*PROBLEM DESCRIPTION*:
In the material below, count the lines with the word "kudonafal" and state that number only.

(INFORMATION SHOWN)

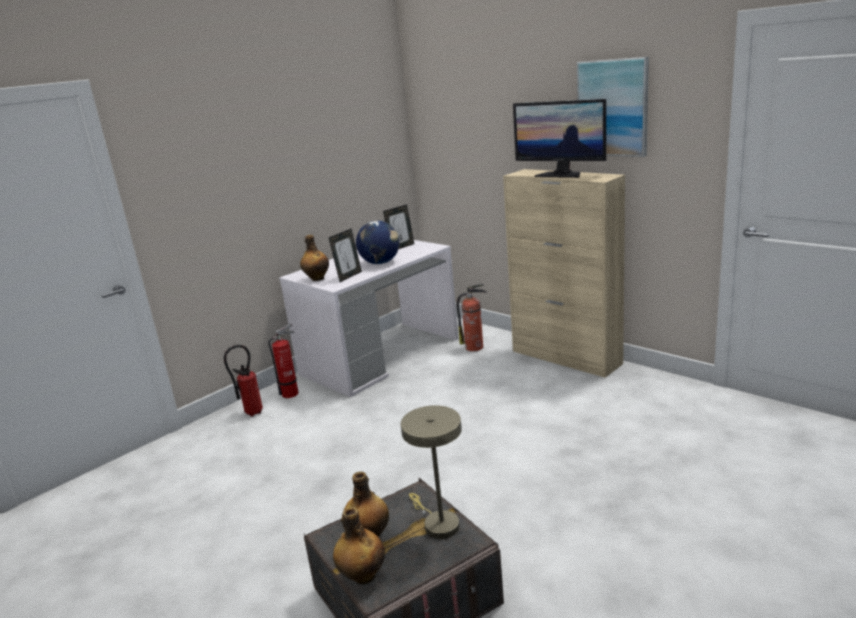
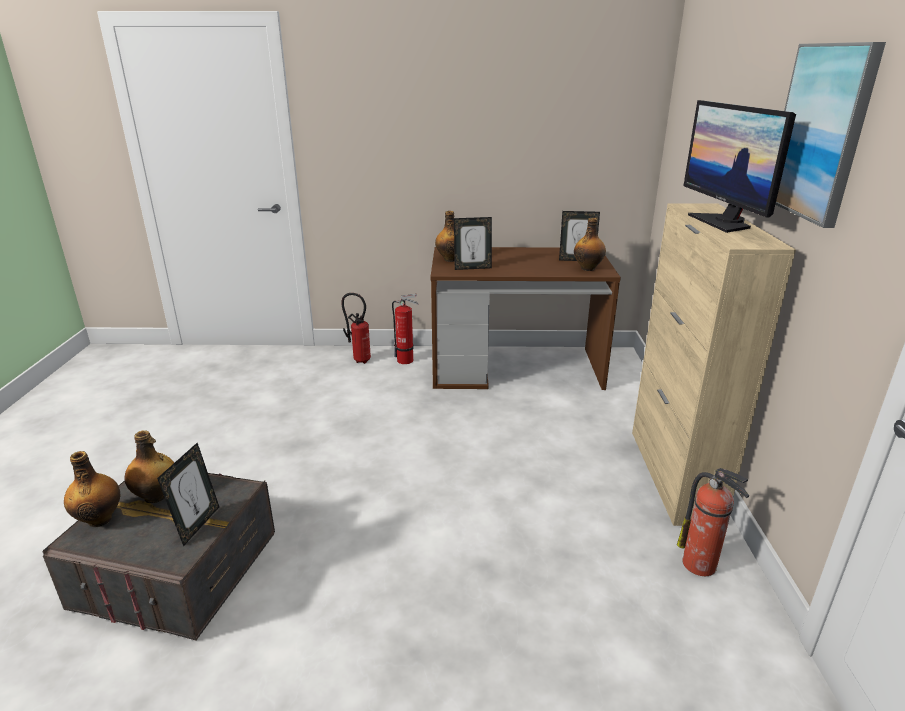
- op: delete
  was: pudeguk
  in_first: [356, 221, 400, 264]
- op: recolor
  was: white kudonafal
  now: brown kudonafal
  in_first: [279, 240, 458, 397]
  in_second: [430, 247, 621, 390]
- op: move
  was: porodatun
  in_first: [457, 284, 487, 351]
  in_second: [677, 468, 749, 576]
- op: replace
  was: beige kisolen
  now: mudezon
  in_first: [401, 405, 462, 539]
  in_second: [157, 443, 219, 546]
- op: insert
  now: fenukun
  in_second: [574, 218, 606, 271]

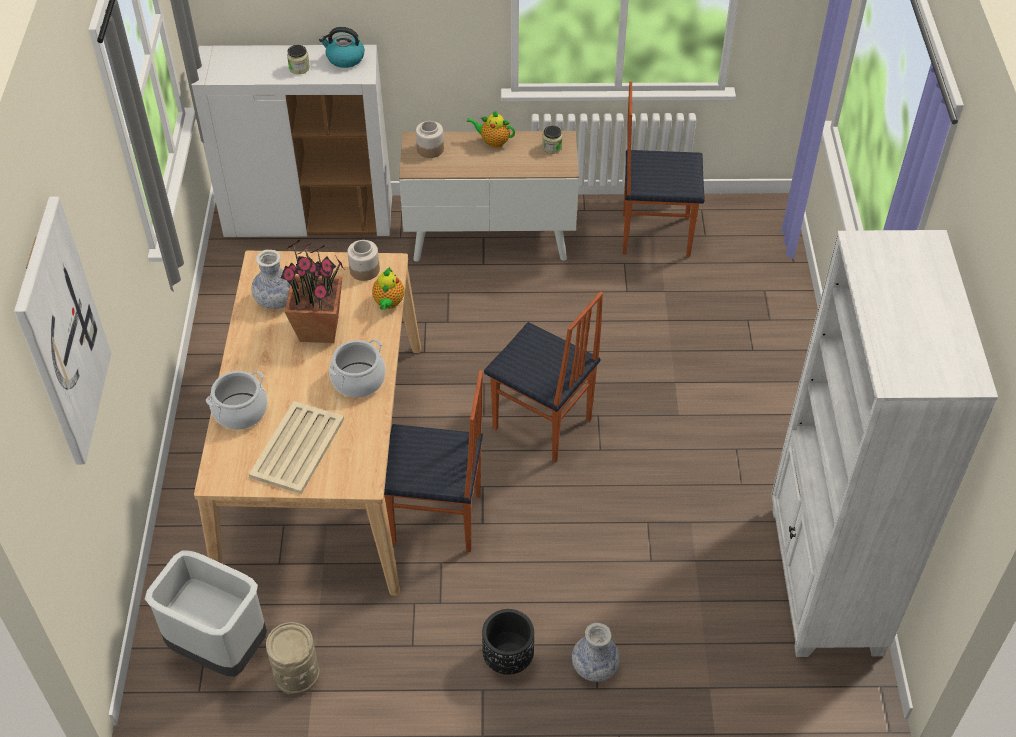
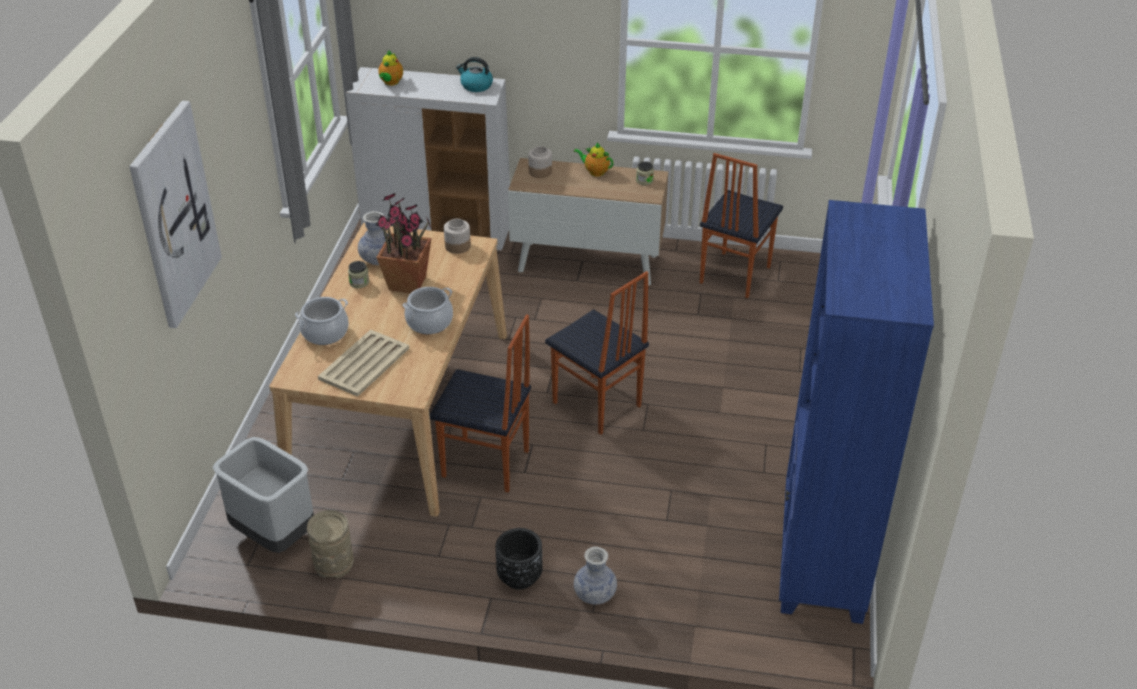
- op: move
  was: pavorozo
  in_first: [287, 45, 310, 74]
  in_second: [348, 261, 369, 288]
- op: rotate
  was: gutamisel
  in_first: [623, 81, 705, 257]
  in_second: [700, 153, 783, 298]
  clockwise: -75
- op: recolor
  was: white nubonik
  now: blue nubonik
  in_first: [771, 230, 998, 657]
  in_second: [779, 200, 934, 624]
- op: move
  was: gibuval
  in_first: [372, 267, 404, 310]
  in_second: [378, 50, 403, 86]

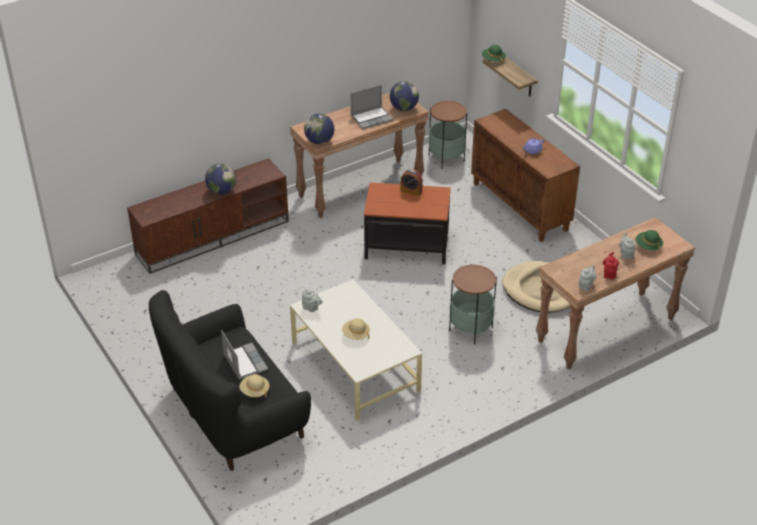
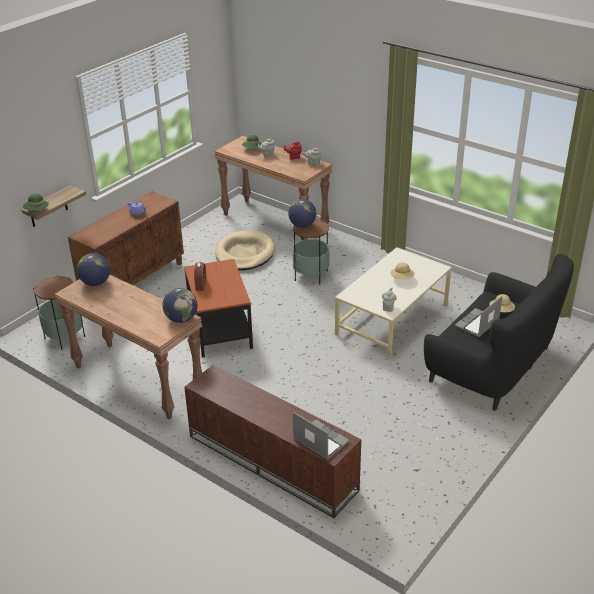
- op: move
  was: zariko
  in_first: [351, 85, 393, 129]
  in_second: [293, 412, 350, 460]
- op: move
  was: pudeguk
  in_first: [205, 163, 236, 194]
  in_second: [288, 199, 317, 228]

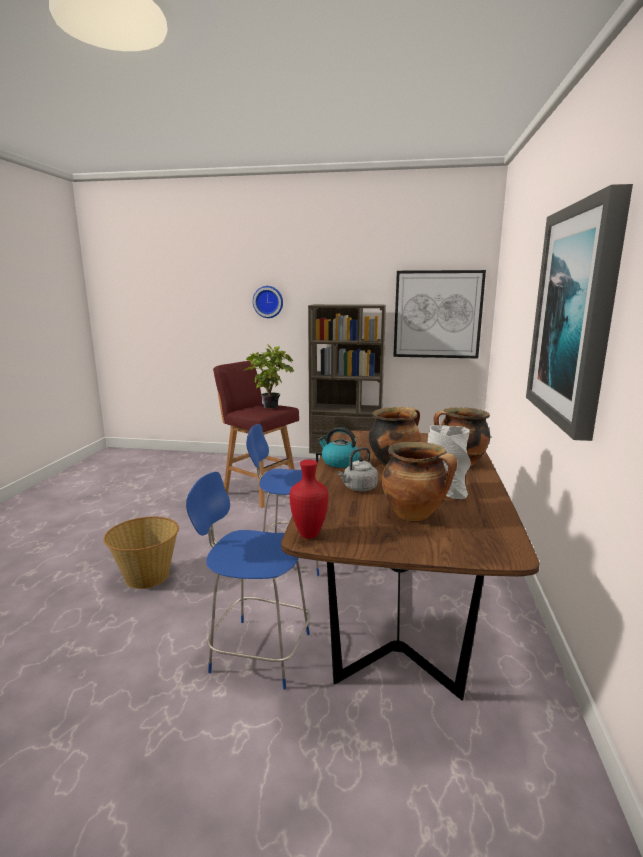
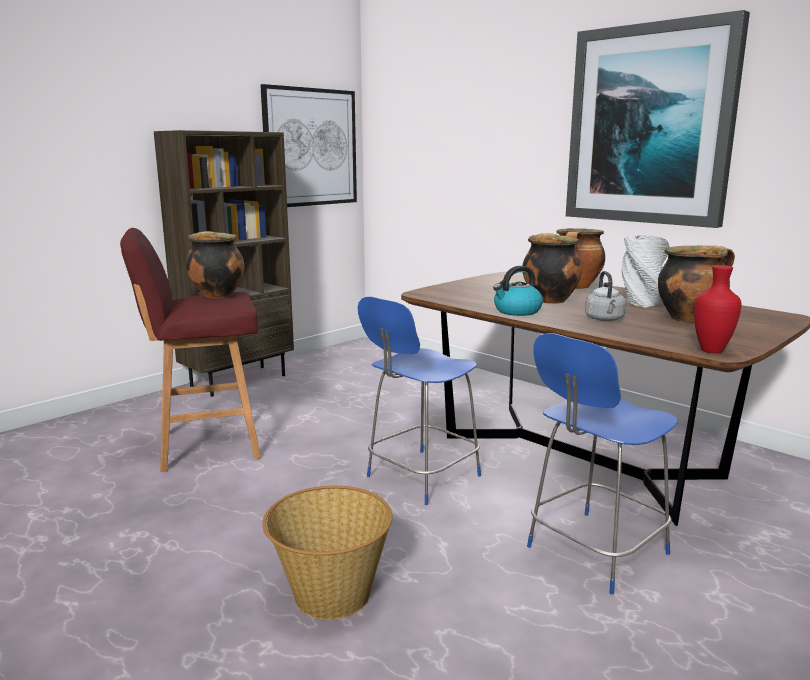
- op: delete
  was: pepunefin
  in_first: [253, 286, 283, 318]
- op: replace
  was: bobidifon
  now: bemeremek
  in_first: [243, 345, 294, 408]
  in_second: [186, 231, 244, 298]

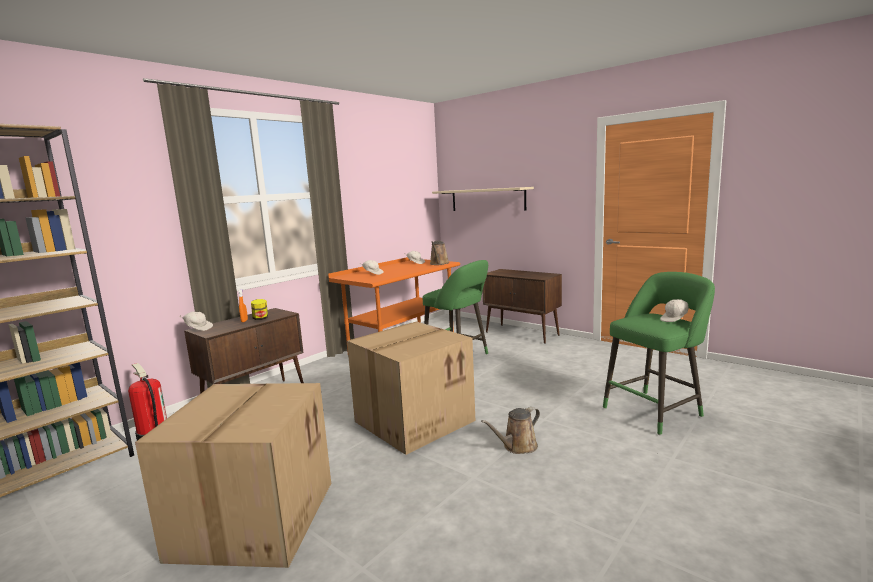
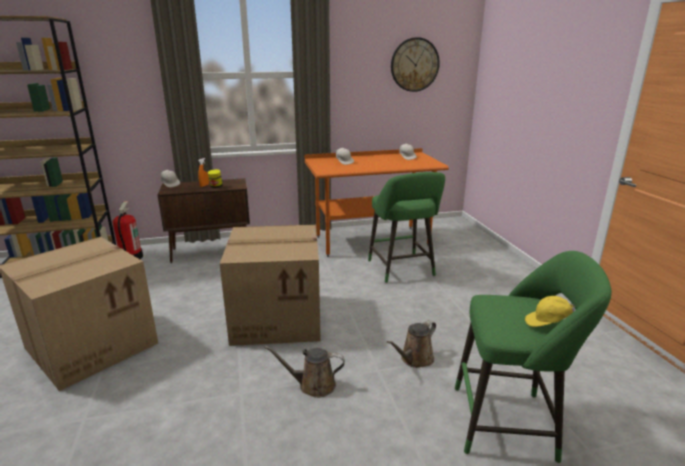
- op: delete
  was: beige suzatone
  in_first: [432, 187, 534, 211]
- op: move
  was: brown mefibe
  in_first: [430, 241, 450, 265]
  in_second: [387, 320, 436, 368]
- op: delete
  was: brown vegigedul
  in_first: [483, 269, 562, 344]
- op: recolor
  was: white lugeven
  now: yellow lugeven
  in_first: [660, 299, 688, 322]
  in_second: [525, 296, 575, 327]
- op: insert
  now: pepunefin
  in_second: [391, 37, 440, 92]

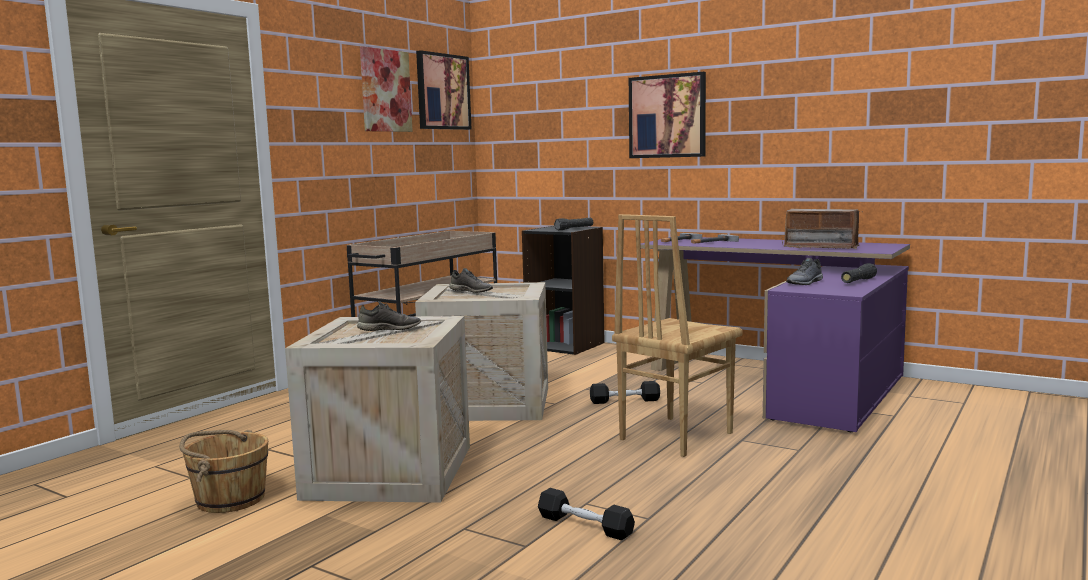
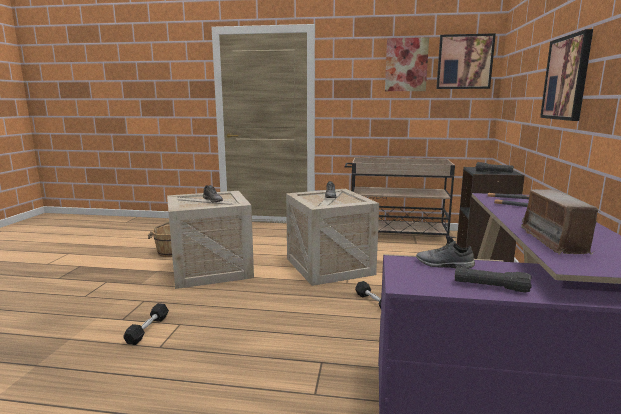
- op: delete
  was: brown gutamisel
  in_first: [612, 214, 743, 457]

(End INFORMATION SHOWN)

*SOLUTION BELOW*:
2